Il modello pagano
FILIPPO GENTILONI

I mass-media, soprattutto italiani, stanno registrando un grande successo nella Giornata mondiale della gioventù di Colonia, anche al di là di quelle che l'hanno preceduta. Papa Benedetto si è posto in piena continuità con il suo predecessore: è inutile, a quanto sembra, rilevare qualche piccola differenza di impostazione: più popolare Giovanni Paolo II, leggermente più teologico Benedetto XVI. La sostanza del messaggio è la stessa e su di essa vale la pena di riflettere. Quale modello di cristianesimo - meglio di cattolicesimo - le Giornate mondiali della gioventù vogliono trasmettere al mondo? E quale rapporto fra questo e gli altri modelli? Ce lo domandiamo anche se è troppo arduo chiedersi quale sia il modello più vero, più autentico. E quale successo il modello «giovanile» potrà avere. Non si deve dimenticare, comunque, che nel cattolicesimo convivono da sempre modelli diversi, anche contrapposti: non soltanto don Giussani e l'Opus Dei, ma anche Madre Teresa di Calcutta e padre de Foucauld.

Oggi è tempo di crisi. Pochi fedeli a messa la domenica, poche vocazioni sacerdotali, morale sessuale dimenticata. E allora i giovani. Con i mass-media che ne diffondono il messaggio. Un messaggio di vitalità, di speranza, di coraggio. I giovani di Colonia dicono anche il prevalere dei nuovi «movimenti» sulle vecchie parrocchie: più attivi, più entusiasti, soprattutto più giovani. Il messaggio di Colonia non esclude certamente le verità del Vangelo, ma sottolinea piuttosto la felicità: quella vita «piena» che solo Cristo potrebbe procurare e che, tutto sommato, si accorda abbastanza bene con quel capitalismo che sta trionfando nel mondo, occidentale e non solo.

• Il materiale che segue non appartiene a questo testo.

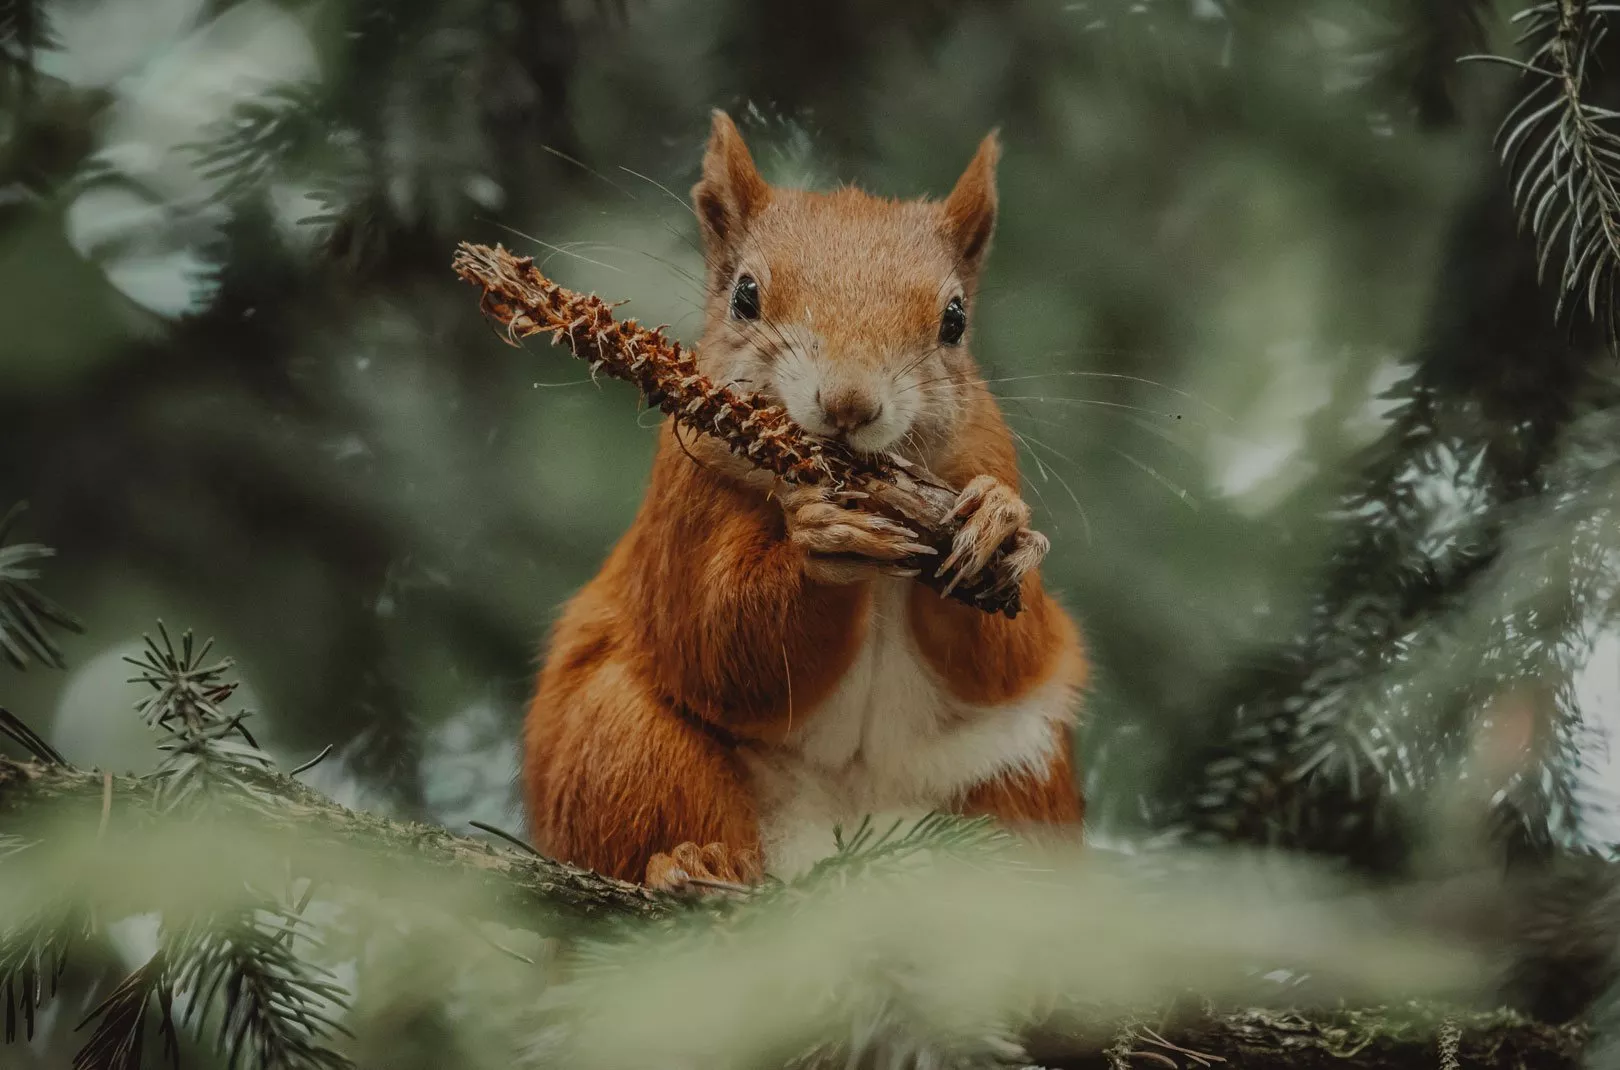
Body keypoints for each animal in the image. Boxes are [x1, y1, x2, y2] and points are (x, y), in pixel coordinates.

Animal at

Ai non cristiani (cattolici) rimarrebbe l'incertezza, e con essa l'infelicità. E anche l'insuccesso. Un messaggio che non può non lasciare perplessi, soprattutto in tempi di ecumenismo e di globalizzazione. D'altronde il vitalismo, nelle sue varie forme, è sempre stato di matrice più pagana che cristiana. Nel mondo moderno poi e nella sua cultura, il vitalismo porta la firma più di Nietzsche che di Kierkegaard o di altri pensatori cristiani.

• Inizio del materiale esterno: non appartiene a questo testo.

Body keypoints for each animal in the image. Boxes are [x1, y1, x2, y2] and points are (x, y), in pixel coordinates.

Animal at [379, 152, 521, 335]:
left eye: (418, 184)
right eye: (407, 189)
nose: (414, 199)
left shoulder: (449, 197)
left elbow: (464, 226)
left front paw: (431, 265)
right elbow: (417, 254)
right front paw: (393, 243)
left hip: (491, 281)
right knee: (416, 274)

Il cristianesimo come religione prima di un bambino inerme poi di un crocefisso si è imposto nel mondo piuttosto come consolazione dei sofferenti che come bandiera dei vincitori, più come speranza di un'altra vita che come celebrazione di una vita già vissuta e vincente. In questo senso le famose beatitudini del vangelo: i poveri, gli assetati, i perseguitati, gli affamati ...: non i giovani né i baciati dalla felicità. Perciò possono apparire stonate le immagini del papa che entra a Colonia su una nave, quasi come nei trionfi degli antichi imperatori. Era meno peggio il più modesto papa mobile di Giovanni Paolo II: diceva paura e insicurezza più che trionfo.

È forse apparso a qualcuno quasi significativo quel vento che ha abbattuto il braccio della grande croce che i giovani portavano come bandiera della Giornata. Un incidente paradossalmente loquace? Come se la croce avesse voluto prendersi la sua rivincita.